Friday, 26 February 2010

Algorithmic trading: exploring the edges of market mayhem and then mounting last minute rescues.


In yesterday’s US trading the first part of the session was in effect a well orchestrated ambush by the bears to spook the prop trading desks and funds which have been playing the reflation/cyclical recovery theme.
Weakness in Europe from more abysmal data in the UK relating to very weak business investment, ongoing headaches about Greece and a plunge of 2 cents in sterling as well as several other currency pairs testing fairly critical levels was also infused with worst than expected unemployment claims in the US.

The result was a large opening gap downwards which brought the S&P 500 index down to test key support at the 38% retracement level of the 2010 swing high/low.
Using the 240 minute chart it can easily be seen how the second half of the session showed an almost perfect technical recovery to bring the index back above the 50% level.
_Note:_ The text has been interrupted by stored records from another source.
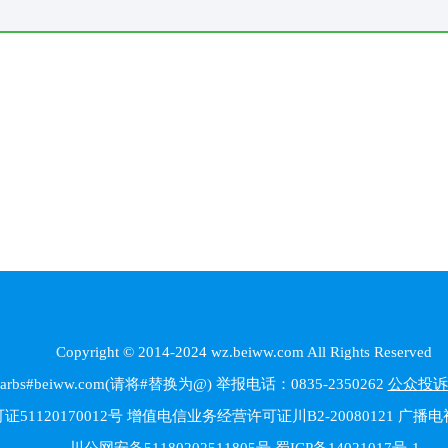
Copyright © 2014-2024 wz.beiww.com All Rights Reserved
beiww.com(请将#替换为@) 举报电话：0835-2350262
公众投诉
1120170012号 增值电信业务经营许可证川B2-20080121 广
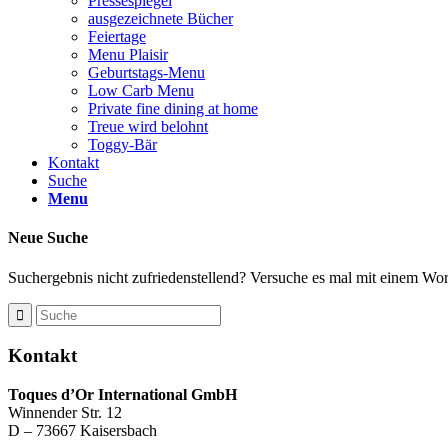
Pressespiegel
ausgezeichnete Bücher
Feiertage
Menu Plaisir
Geburtstags-Menu
Low Carb Menu
Private fine dining at home
Treue wird belohnt
Toggy-Bär
Kontakt
Suche
Menu
Neue Suche
Suchergebnis nicht zufriedenstellend? Versuche es mal mit einem Wort
Kontakt
Toques d’Or International GmbH
Winnender Str. 12
D – 73667 Kaisersbach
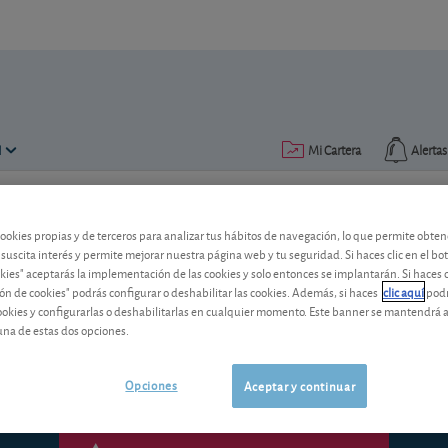
N
Mi Cartera
Alertas
Publicado el
26 mayo 2017
lectura: 2 min.
cookies propias y de terceros para analizar tus hábitos de navegación, lo que permite obte
 suscita interés y permite mejorar nuestra página web y tu seguridad. Si haces clic en el bo
Agenda del inversor
okies" aceptarás la implementación de las cookies y solo entonces se implantarán. Si haces c
ón de cookies" podrás configurar o deshabilitar las cookies. Además, si haces
clic aquí
podr
Datos macroeconómicos, acciones que p
cookies y configurarlas o deshabilitarlas en cualquier momento. Este banner se mantendrá 
dinero durante la próxima semana.
una de estas dos opciones.
Opciones
Aceptar y continuar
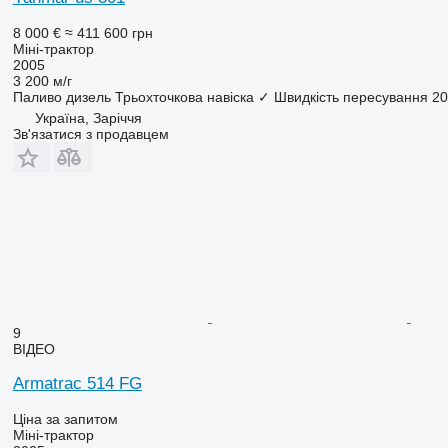
8 000 €
≈ 411 600 грн
Міні-трактор
2005
3 200 м/г
Паливо
дизель
Трьохточкова навіска
✓
Швидкість пересування
20
Україна, Заріччя
Зв'язатися з продавцем
9
ВІДЕО
Armatrac 514 FG
Ціна за запитом
Міні-трактор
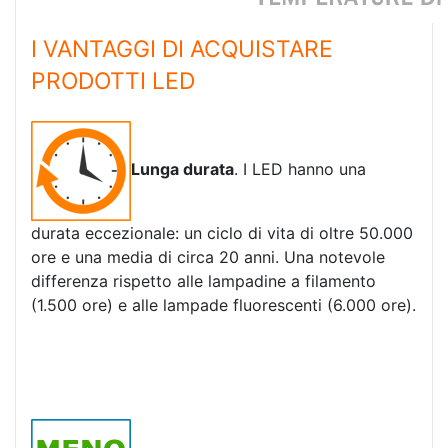
I VANTAGGI DI ACQUISTARE
PRODOTTI LED
Lunga durata
. I LED hanno una
durata eccezionale: un ciclo di vita di oltre 50.000
ore e una media di circa 20 anni. Una notevole
differenza rispetto alle lampadine a filamento
(1.500 ore) e alle lampade fluorescenti (6.000 ore).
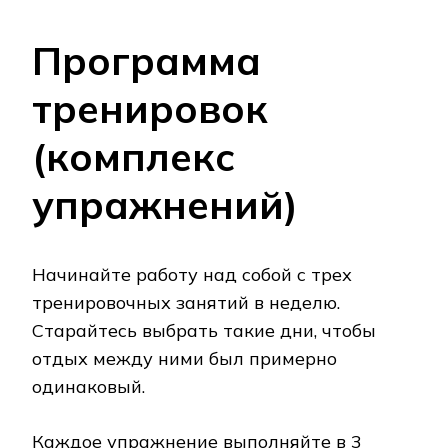
Программа
тренировок
(комплекс
упражнений)
Начинайте работу над собой с трех
тренировочных занятий в неделю.
Старайтесь выбрать такие дни, чтобы
отдых между ними был примерно
одинаковый.
Каждое упражнение выполняйте в 3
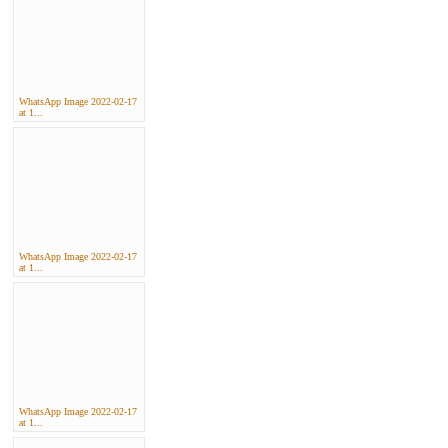
WhatsApp Image 2022-02-17
at 1...
WhatsApp Image 2022-02-17
at 1...
WhatsApp Image 2022-02-17
at 1...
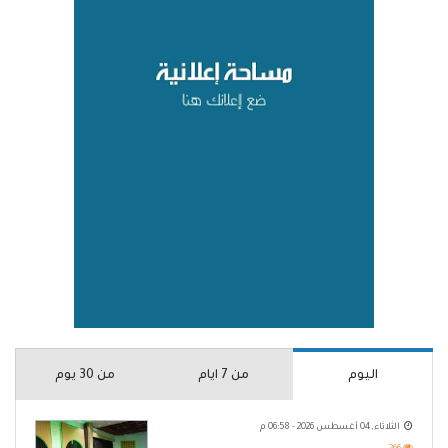
اليوم
من 7 ايام
من 30 يوم
الثلاثاء, 04 أغسطس 2026 - 06:58 م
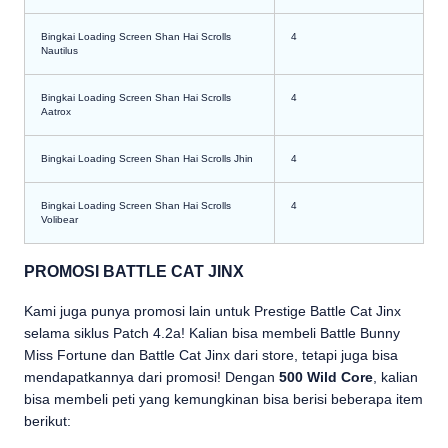
Bingkai Loading Screen Shan Hai Scrolls
4
Nautilus
Bingkai Loading Screen Shan Hai Scrolls
4
Aatrox
Bingkai Loading Screen Shan Hai Scrolls Jhin
4
Bingkai Loading Screen Shan Hai Scrolls
4
Volibear
PROMOSI BATTLE CAT JINX
Kami juga punya promosi lain untuk Prestige Battle Cat Jinx
selama siklus Patch 4.2a! Kalian bisa membeli Battle Bunny
Miss Fortune dan Battle Cat Jinx dari store, tetapi juga bisa
mendapatkannya dari promosi! Dengan
500 Wild Core
, kalian
bisa membeli peti yang kemungkinan bisa berisi beberapa item
berikut:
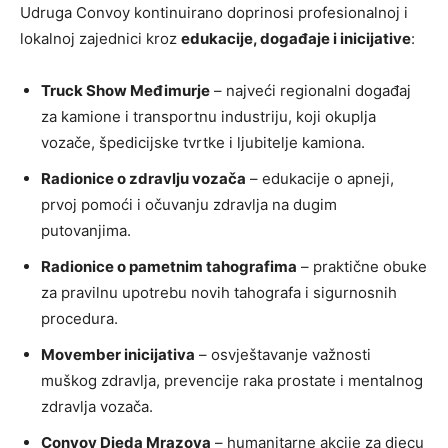
Udruga Convoy kontinuirano doprinosi profesionalnoj i
lokalnoj zajednici kroz
edukacije, događaje i inicijative
:
Truck Show Međimurje
– najveći regionalni događaj
za kamione i transportnu industriju, koji okuplja
vozače, špedicijske tvrtke i ljubitelje kamiona.
Radionice o zdravlju vozača
– edukacije o apneji,
prvoj pomoći i očuvanju zdravlja na dugim
putovanjima.
Radionice o pametnim tahografima
– praktične obuke
za pravilnu upotrebu novih tahografa i sigurnosnih
procedura.
Movember inicijativa
– osvještavanje važnosti
muškog zdravlja, prevencije raka prostate i mentalnog
zdravlja vozača.
Convoy Djeda Mrazova
– humanitarne akcije za djecu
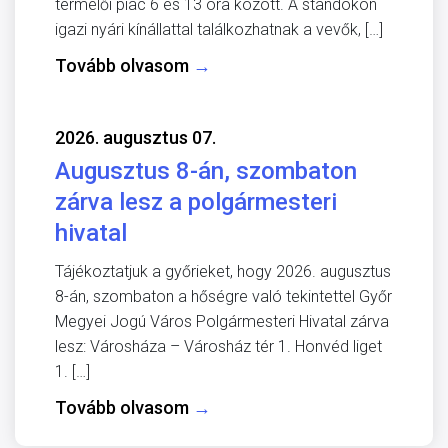
termelői piac 6 és 13 óra között. A standokon
igazi nyári kínállattal találkozhatnak a vevők, […]
Tovább olvasom
→
2026. augusztus 07.
Augusztus 8-án, szombaton
zárva lesz a polgármesteri
hivatal
Tájékoztatjuk a győrieket, hogy 2026. augusztus
8-án, szombaton a hőségre való tekintettel Győr
Megyei Jogú Város Polgármesteri Hivatal zárva
lesz: Városháza – Városház tér 1. Honvéd liget
1. […]
Tovább olvasom
→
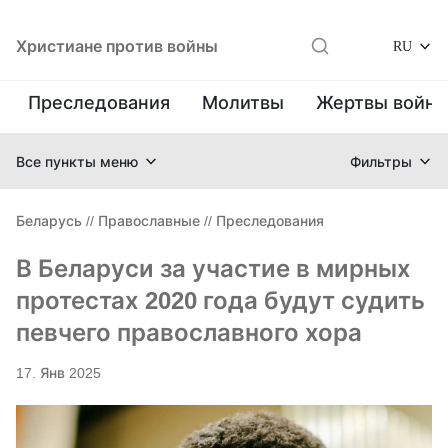
Христиане против войны
RU
Преследования
Молитвы
Жертвы войн
Все пункты меню
Фильтры
Беларусь
//
Православные
//
Преследования
В Беларуси за участие в мирных
протестах 2020 года будут судить
певчего православного хора
17. Янв 2025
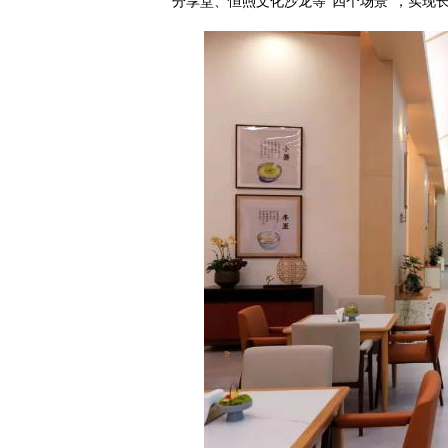
分享堂、恒煦文化沙龙等“四个场景”，实现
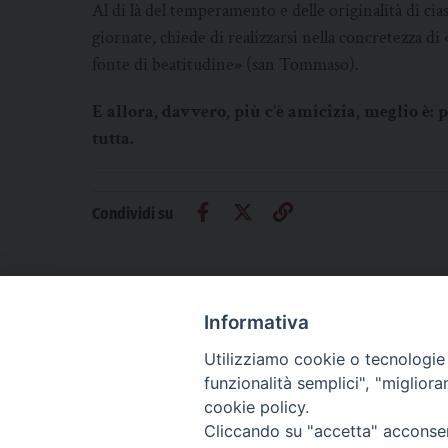
Al di là del temperamento e delle originalità di cia
giornate, chiede di realizzarsi nella concretezza 
fonte di beatitudine» (san Tommaso).
E allora, davvero, più c’è amicizia, meglio è: 
tutta.
Condividi su
Informativa
Utilizziamo cookie o tecnologie s
CHI SIAMO
PRIVACY
AMMINISTRAZIONE TRASPARENTE
funzionalità semplici", "miglior
cookie policy.
Cliccando su "accetta" acconsent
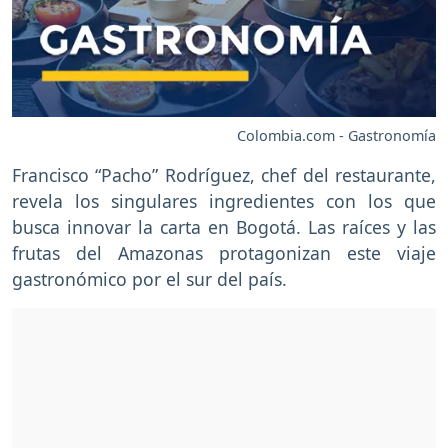
Colombia.com - Gastronomía
Francisco “Pacho” Rodríguez, chef del restaurante,
revela los singulares ingredientes con los que
busca innovar la carta en Bogotá. Las raíces y las
frutas del Amazonas protagonizan este viaje
gastronómico por el sur del país.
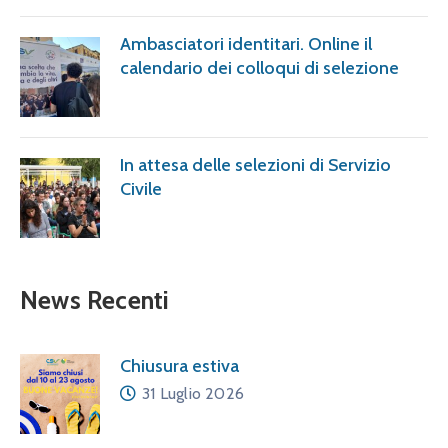
Ambasciatori identitari. Online il
calendario dei colloqui di selezione
In attesa delle selezioni di Servizio
Civile
News Recenti
Chiusura estiva
31 Luglio 2026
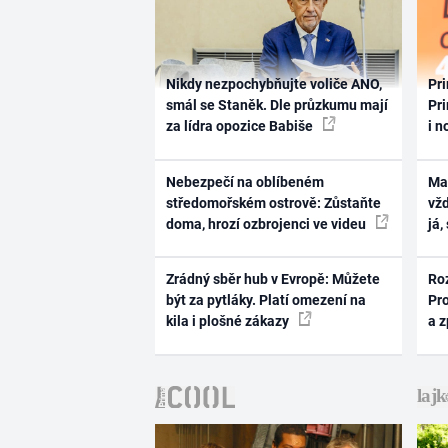
Nikdy nezpochybňujte voliče ANO,
Pri
smál se Staněk. Dle průzkumu mají
Pri
za lídra opozice Babiše
i n
Nebezpečí na oblíbeném
Ma
středomořském ostrově: Zůstaňte
vž
doma, hrozí ozbrojenci ve videu
já,
Zrádný sběr hub v Evropě: Můžete
Ro
být za pytláky. Platí omezení na
Pr
kila i plošné zákazy
a 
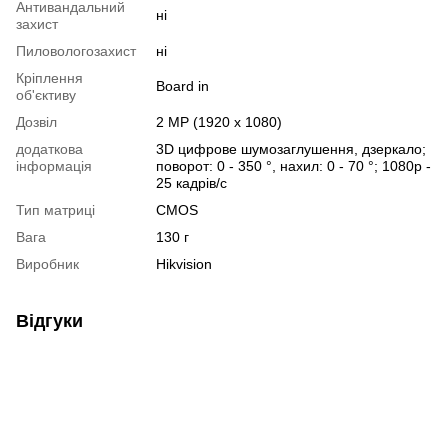
Антивандальний
ні
захист
Пиловологозахист
ні
Кріплення
Board in
об'єктиву
Дозвіл
2 MP (1920 x 1080)
додаткова
3D цифрове шумозаглушення, дзеркало;
інформація
поворот: 0 - 350 °, нахил: 0 - 70 °; 1080p -
25 кадрів/с
Тип матриці
CMOS
Вага
130 г
Виробник
Hikvision
Відгуки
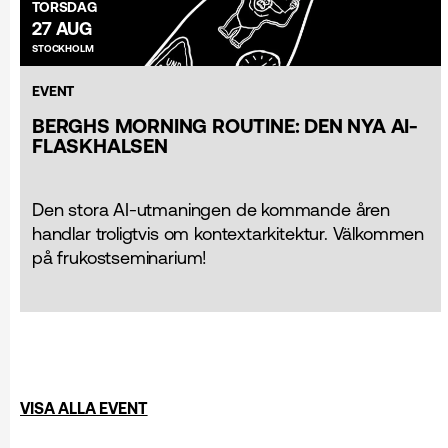
TORSDAG
27 AUG
STOCKHOLM
EVENT
BERGHS MORNING ROUTINE: DEN NYA AI-
FLASKHALSEN
Den stora AI-utmaningen de kommande åren
handlar troligtvis om kontextarkitektur. Välkommen
på frukostseminarium!
VISA ALLA EVENT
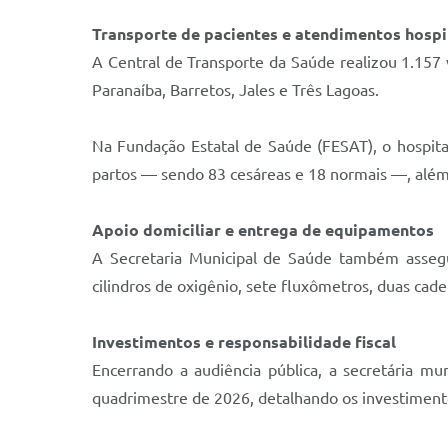
Transporte de pacientes e atendimentos hospi
A Central de Transporte da Saúde realizou 1.15
Paranaíba, Barretos, Jales e Três Lagoas.
Na Fundação Estatal de Saúde (FESAT), o hospital
partos — sendo 83 cesáreas e 18 normais —, além d
Apoio domiciliar e entrega de equipamentos
A Secretaria Municipal de Saúde também assegu
cilindros de oxigênio, sete fluxômetros, duas cade
Investimentos e responsabilidade fiscal
Encerrando a audiência pública, a secretária mu
quadrimestre de 2026, detalhando os investimento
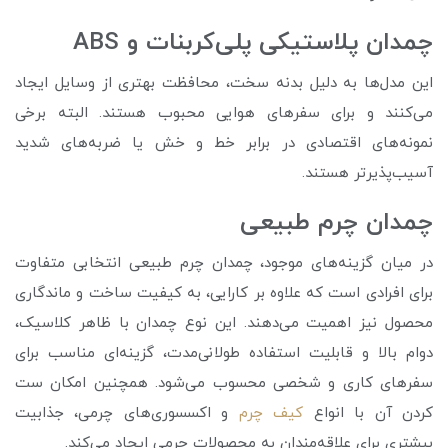
چمدان پلاستیکی پلی‌کربنات و ABS
این مدل‌ها به دلیل بدنه سخت، محافظت بهتری از وسایل ایجاد
می‌کنند و برای سفرهای هوایی محبوب هستند. البته برخی
نمونه‌های اقتصادی در برابر خط و خش یا ضربه‌های شدید
آسیب‌پذیرتر هستند.
چمدان چرم طبیعی
در میان گزینه‌های موجود، چمدان چرم طبیعی انتخابی متفاوت
برای افرادی است که علاوه بر کارایی، به کیفیت ساخت و ماندگاری
محصول نیز اهمیت می‌دهند. این نوع چمدان با ظاهر کلاسیک،
دوام بالا و قابلیت استفاده طولانی‌مدت، گزینه‌ای مناسب برای
سفرهای کاری و شخصی محسوب می‌شود. همچنین امکان ست
کردن آن با انواع
کیف چرم
و اکسسوری‌های چرمی، جذابیت
بیشتری برای علاقه‌مندان به محصولات چرمی ایجاد می‌کند.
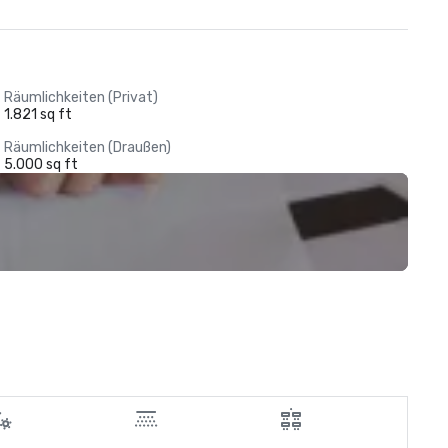
Räumlichkeiten (Privat)
1.821 sq ft
Räumlichkeiten (Draußen)
5.000 sq ft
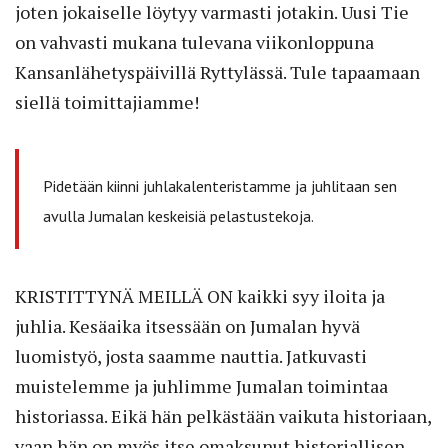
joten jokaiselle löytyy varmasti jotakin. Uusi Tie
on vahvasti mukana tulevana viikonloppuna
Kansanlähetyspäivillä Ryttylässä. Tule tapaamaan
siellä toimittajiamme!
Pidetään kiinni juhlakalenteristamme ja juhlitaan sen
avulla Jumalan keskeisiä pelastustekoja.
KRISTITTYNÄ MEILLÄ ON
kaikki syy iloita ja
juhlia. Kesäaika itsessään on Jumalan hyvä
luomistyö, josta saamme nauttia. Jatkuvasti
muistelemme ja juhlimme Jumalan toimintaa
historiassa. Eikä hän pelkästään vaikuta historiaan,
vaan hän on myös itse omaksunut historiallisen,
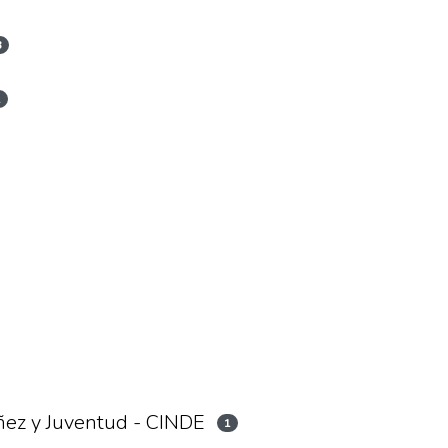
3
1
ñez y Juventud - CINDE
1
In reviewing the coincidental levels of the Ichimoku pink cloud boundaries, the customary levels on the fibonacci grid, and the rather remarkable reversal in the second half, I find it hard to resist the conclusion that the US equity market is more or less completely dominated by algorithmic trading programs predicated upon exploring the edges of market mayhem and then mounting last minute rescues.

It reinforces my view that there is little to be gained, for the time being, in position trading this index (i.e. holding on to positions overnight) but rather going with the intraday flow and reversing when key technical levels (clouds and fib levels) are tagged.